Gov. DeSantis calls for juror ‘supermajority’ to suffice in death penalty cases

Gov. Ron DeSantis started out his week with the Florida Sheriff’s Association (FSA), where he discussed his desire to allow juries to administer the death penalty via a supermajority vote, rather than requiring unanimity.

“Fine, have a supermajority. But you can’t just say one person (can decide against the death penalty). So maybe eight out of 12 have to agree? Or something. But we can’t be in a situation where one person can just derail this,” DeSantis said at the group’s winter conference in St. Johns County, discussing death penalty verdicts left unachieved because of a rogue juror.

DeSantis told the FSA Monday that he wants a “supermajority” to constitute a sufficient vote count for execution. The pitch comes in the wake of the Parkland killer not getting the death penalty because of one person’s “idiosyncratic” approach to the proceedings.

The former student killed 17 people with an AR-15 on Valentine’s Day 2018, at Marjory Stoneman Douglas High School, in one of the most infamous school shootings in American history.

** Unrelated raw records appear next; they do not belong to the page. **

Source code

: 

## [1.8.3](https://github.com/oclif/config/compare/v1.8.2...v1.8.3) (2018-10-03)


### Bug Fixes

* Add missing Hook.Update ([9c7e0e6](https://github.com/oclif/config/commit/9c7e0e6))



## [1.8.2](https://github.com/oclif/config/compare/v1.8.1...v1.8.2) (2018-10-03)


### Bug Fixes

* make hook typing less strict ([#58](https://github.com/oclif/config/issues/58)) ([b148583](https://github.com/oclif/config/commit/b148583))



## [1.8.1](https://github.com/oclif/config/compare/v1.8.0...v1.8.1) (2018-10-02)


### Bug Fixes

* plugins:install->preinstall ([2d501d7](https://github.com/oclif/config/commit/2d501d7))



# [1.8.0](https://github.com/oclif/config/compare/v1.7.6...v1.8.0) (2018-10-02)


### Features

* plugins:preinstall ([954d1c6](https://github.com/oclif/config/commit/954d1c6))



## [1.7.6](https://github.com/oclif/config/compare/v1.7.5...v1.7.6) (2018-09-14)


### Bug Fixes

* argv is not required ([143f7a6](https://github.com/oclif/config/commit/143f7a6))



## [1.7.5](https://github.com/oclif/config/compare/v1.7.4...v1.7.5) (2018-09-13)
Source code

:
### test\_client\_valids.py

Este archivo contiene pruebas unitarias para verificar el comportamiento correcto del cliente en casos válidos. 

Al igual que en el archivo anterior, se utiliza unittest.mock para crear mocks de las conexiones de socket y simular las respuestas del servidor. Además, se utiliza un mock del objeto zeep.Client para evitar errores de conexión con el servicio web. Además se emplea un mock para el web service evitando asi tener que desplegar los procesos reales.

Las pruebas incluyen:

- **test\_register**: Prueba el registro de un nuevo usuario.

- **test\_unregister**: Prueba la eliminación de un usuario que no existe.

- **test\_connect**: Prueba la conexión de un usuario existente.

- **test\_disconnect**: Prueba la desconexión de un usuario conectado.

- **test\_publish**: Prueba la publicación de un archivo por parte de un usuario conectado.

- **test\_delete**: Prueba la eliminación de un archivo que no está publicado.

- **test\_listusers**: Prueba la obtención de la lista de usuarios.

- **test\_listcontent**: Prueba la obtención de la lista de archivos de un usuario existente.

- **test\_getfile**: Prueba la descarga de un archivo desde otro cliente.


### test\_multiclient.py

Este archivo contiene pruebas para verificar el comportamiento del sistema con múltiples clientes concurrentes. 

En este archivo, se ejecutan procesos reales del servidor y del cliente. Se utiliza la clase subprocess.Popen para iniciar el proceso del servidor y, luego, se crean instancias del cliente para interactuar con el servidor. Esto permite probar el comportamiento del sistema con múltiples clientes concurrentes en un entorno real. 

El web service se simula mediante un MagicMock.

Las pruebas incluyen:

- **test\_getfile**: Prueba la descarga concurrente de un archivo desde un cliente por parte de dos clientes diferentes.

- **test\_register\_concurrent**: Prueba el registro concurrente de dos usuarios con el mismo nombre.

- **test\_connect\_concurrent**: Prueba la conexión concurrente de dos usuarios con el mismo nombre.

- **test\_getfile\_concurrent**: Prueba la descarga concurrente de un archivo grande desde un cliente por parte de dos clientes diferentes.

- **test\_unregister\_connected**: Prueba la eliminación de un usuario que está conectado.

After he made some points about the justice system’s delays and the slow “wheels of justice,” DeSantis then went on to impugn the holdout juror’s credibility for going against the consensus.

“If you will never administer the punishment, you just can’t be on the jury. Our law authorizes it. But you’re in a situation where you have 12 jurors, and just one juror vetoes it, then you end up not getting the sentence,” DeSantis lamented. “And so I think you had an 11 to one decision, where the 11 said he should get capital punishment.”

“One said no. And we don’t know what went into that,” DeSantis acknowledged. “But I do think there are people who get on these juries who never intend to administer capital punishment.”

“Bottom line is this probably can be changed by statute,” he added. “And it’s one thing to say, yeah, obviously a majority of the jury has to, maybe a supermajority. But that one person, being able to veto that?”

DeSantis said he was “disappointed to see that,” and he felt the contrary vote simply was “based on one person’s idiosyncratic views.”

The U.S. Supreme Court ruled in 2016’s Hurst v. Florida that a simple majority would be insufficient to execute, but it’s clear the supermajority may be considered a compromise by the Governor that could fly with a more conservative court.